Adam Lanza Identified as Connecticut Elementary School Shooter
NEWTOWN, Conn. – A shooter at a Connecticut elementary school that left 27 people dead, including 20 children, was identified as 20-year-old Adam Lanza.
A law enforcement official in Washington said Lanza's mother, Nancy Lanza, was a teacher at the school. She was apparently killed by her son, who also died at the scene, apparently from a self-inflicted gunshot wound.
Adam's brother, 24-year-old Ryan of Hoboken, N.J., is being questioned.
According to a second official, the suspect drove to the scene of the shootings in his mother's car. Three guns were found at the scene — a Glock and a Sig Sauer, both pistols — and a .223-caliber rifle. The rifle was recovered from the back of a car at the school. The two pistols were recovered from inside the school.
The official also said Lanza's girlfriend and another friend are missing in New Jersey.
The killings happened at Sandy Hook Elementary School in Newtown, about 60 miles northeast of New York City. The town is more than 90 percent white and five percent Latino, according to the U.S. Census.

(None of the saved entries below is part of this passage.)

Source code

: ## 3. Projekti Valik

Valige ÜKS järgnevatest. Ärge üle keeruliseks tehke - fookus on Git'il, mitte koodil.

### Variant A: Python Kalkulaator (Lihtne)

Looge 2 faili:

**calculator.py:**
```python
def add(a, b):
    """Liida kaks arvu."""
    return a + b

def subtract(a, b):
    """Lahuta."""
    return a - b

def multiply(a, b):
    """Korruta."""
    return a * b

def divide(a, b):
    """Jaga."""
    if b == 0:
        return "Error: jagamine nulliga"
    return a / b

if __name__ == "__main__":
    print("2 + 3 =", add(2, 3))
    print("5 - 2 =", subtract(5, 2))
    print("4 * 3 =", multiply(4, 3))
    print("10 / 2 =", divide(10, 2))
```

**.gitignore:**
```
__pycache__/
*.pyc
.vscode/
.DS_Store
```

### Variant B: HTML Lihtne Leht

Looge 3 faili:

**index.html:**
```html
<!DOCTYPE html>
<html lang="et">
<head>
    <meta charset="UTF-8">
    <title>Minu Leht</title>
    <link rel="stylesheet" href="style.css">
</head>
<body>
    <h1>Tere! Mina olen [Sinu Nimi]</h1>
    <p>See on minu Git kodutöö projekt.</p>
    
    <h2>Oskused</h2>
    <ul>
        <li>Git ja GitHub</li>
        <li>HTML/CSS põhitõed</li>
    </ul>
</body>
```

The shooting is the latest mass violent incident in a year that in recent days saw a deadly mall shooting in Oregon, and months ago a gunman opened fire in a suburban Colorado movie theater that killed about a dozen. Both gunmen are in their 20's. The Oregon shooter killed himself after killing two other people.
State police say Newton police called them around 9:40 a.m. A SWAT team was among the throngs of police to respond.
"The scene is secure, the situation is secure," said Connecticut State Police Lt. Paul Vance. "The public is not in danger."
Photos from the scene showed young students — some crying, others looking visibly frightened — being escorted by adults through a parking lot in a line, hands on each other's shoulders.
President Obama was notified around 10:30 in the morning.
"I would rather not relay reactions at this point because I don't have any confirmation to give to you about exactly what has happened or potential victims," said White House Press Secreatry Jay Carney. "The president is a father... he feel's enormous sympathy for families that are affected and to do everything we can to support state and local law enforcement and those enduring what appears to be very tragic event."
Stephen Delgiadice said his 8-year-old daughter heard two big bangs and teachers told her to get in a corner. His daughter was fine.
"It's alarming, especially in Newtown, Connecticut, which we always thought was the safest place in America," he said.
A dispatcher at the Newtown Volunteer Ambulance Corps said a teacher had been shot in the foot and taken to Danbury Hospital. Andrea Rynn, a spokeswoman at the hospital, said it had three patients from the school but she did not have information on the extent or nature of their injuries.
Mergim Bajraliu, 17, heard the gunshots echo from his home and raced to check on his 9-year-old sister at the school. He said his sister, who was fine, heard a scream come over the intercom at one point. He said teachers were shaking and crying as they came out of the building.
"Everyone was just traumatized," he said.
Richard Wilford's 7-year-old son, Richie, is in the second grade at the school. His son told him that he heard a noise that "sounded like what he described as cans falling."
The boy told him a teacher went out to check on the noise, came back in, locked the door and had the kids huddle up in the corner until police arrived.
"There's no words," Wilford said. "It's sheer terror, a sense of imminent danger, to get to your child and be there to protect him."